> _Exercise tasks_
**1.** Summarize the post about a Jack Russell Terrier in two sentences.
**2.** In the post about a Jack Russell Terrier, what did the Rottweiler do after being pinned down?
**3.** Using the post about a Jack Russell Terrier, decide whether each statement agrees with it: (a) The Jack Russell injured the Rottweiler. (b) Dogs at the day care were afraid to cross the Jack Russell. (c) The owner could easily catch the dog when it was off leash.

OT: I am incredulous about this story involving a wild wolverine.
This is a comment I saw on Reddit today. I had to post it here because I did not think there was a chance in hell it could be true.
mrtherapist (_) 8 points 9 hours ago[-] (10|3)
I had a male Jack Russell Terrier. Despite being small he thought he outranked everyone but me. Back when I would take him to the park he would subdue and teabag the biggest male dog. He would be super friendly with all of the bitches though.
There was a poor rotweiler that would come to the park with his owners only to be pinned down and teabagged by my dog. Then the rottweiler would pace around in the park looking ashamed.
The owners would always look so annoyed with me but what am I supposed to do? My dog never hurt the other one he just really asserted his dominance. I socialized him a lot too but he just demanded to be top dog in all scenarios.The day care he went to was full of dogs that were terrified to cross him. Also when off leash he was far too fast for me to catch.

[Rows from a layout dataset]
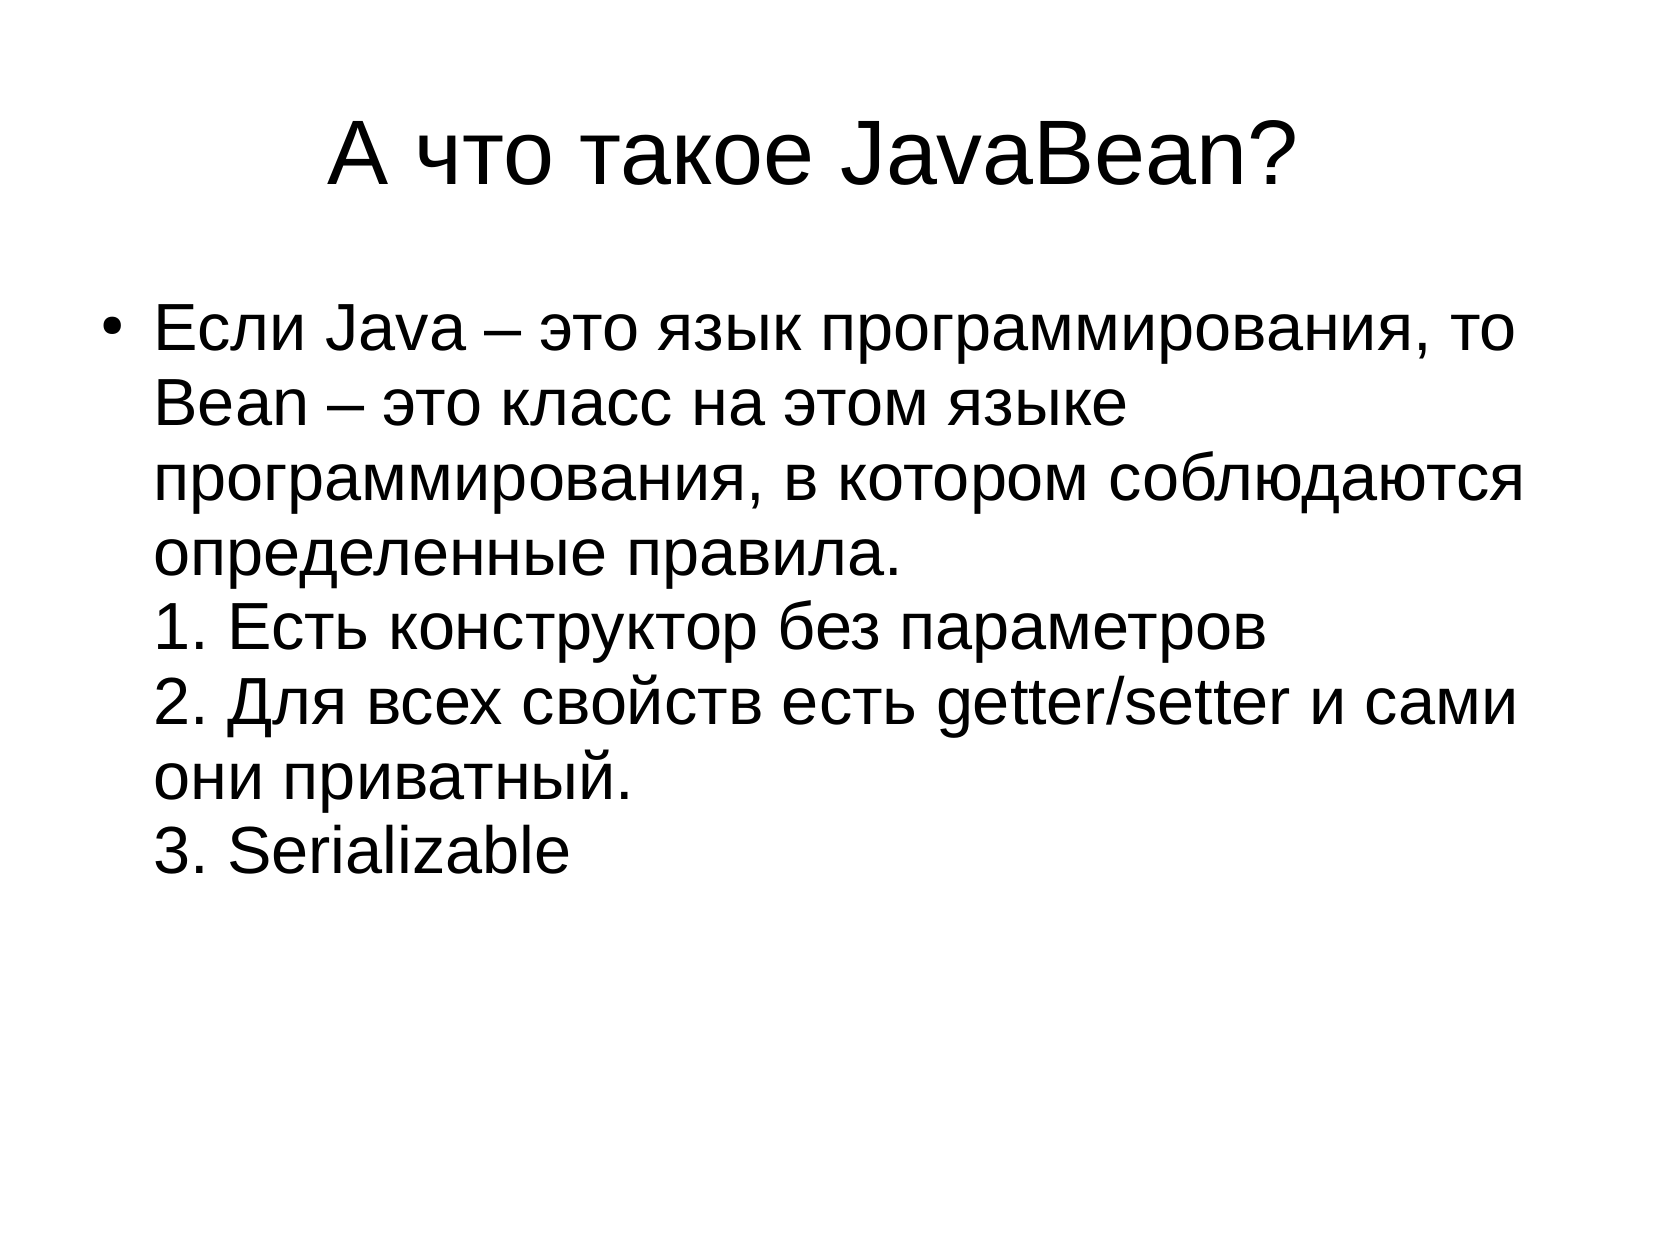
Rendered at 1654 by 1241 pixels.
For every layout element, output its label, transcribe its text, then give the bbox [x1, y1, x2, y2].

list Если Java – это язык программирования, то Bean – это класс на этом языке программирования, в котором соблюдаются определенные правила. 1. Есть конструктор без параметров 2. Для всех свойств есть getter/setter и сами они приватный. 3. Serializable [82, 290, 1571, 1038]
title А что такое JavaBean? [82, 49, 1571, 257]
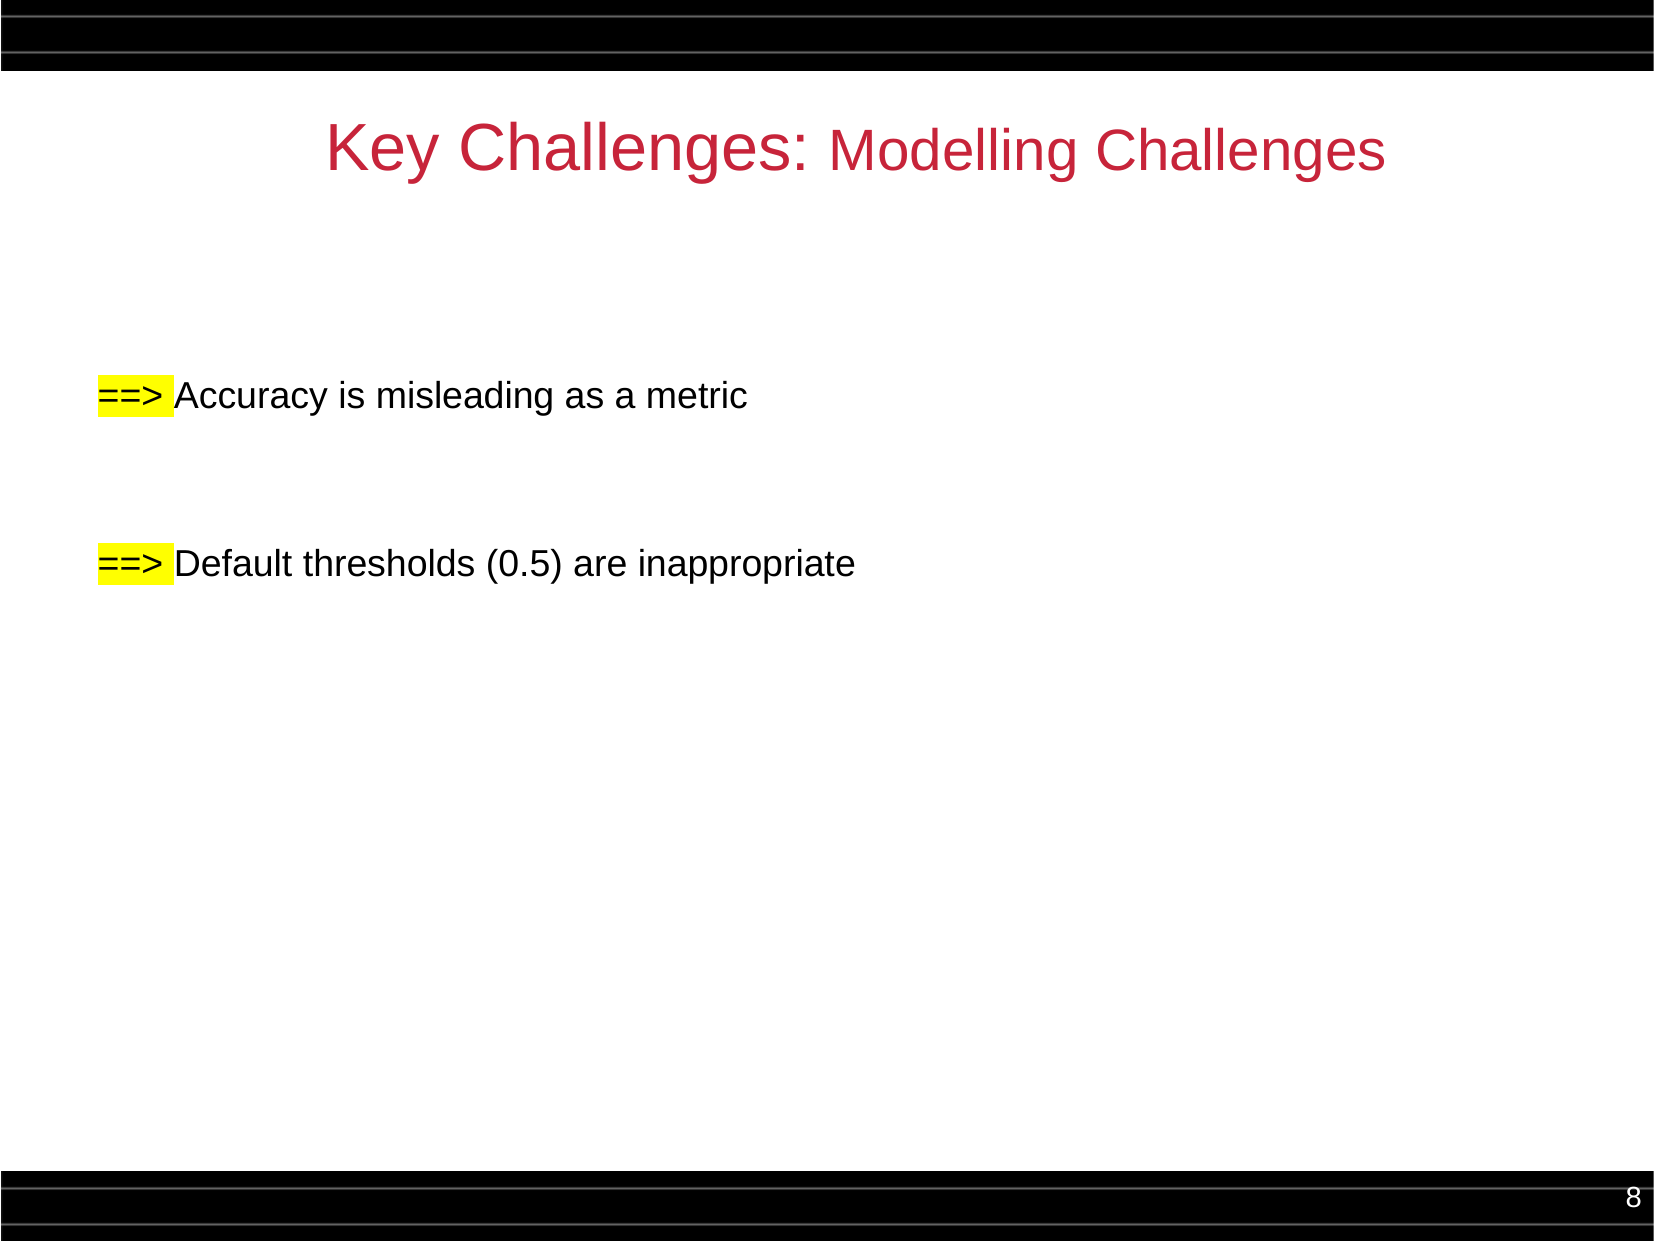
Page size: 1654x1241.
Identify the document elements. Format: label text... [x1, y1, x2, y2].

> _Full answers_
**1.** A Reddit commenter describes a small male Jack Russell Terrier who thought he outranked everyone but his owner and would pin down the biggest male dog at the park, including a Rottweiler who afterward paced around looking ashamed. The dog never hurt the other one, was feared by the dogs at his day care, and was too fast to catch when off leash.

**2.** It paced around in the park looking ashamed.

**3.**
(a) No: "My dog never hurt the other one"
(b) Yes: "The day care he went to was full of dogs that were terrified to cross him."
(c) No: "Also when off leash he was far too fast for me to catch."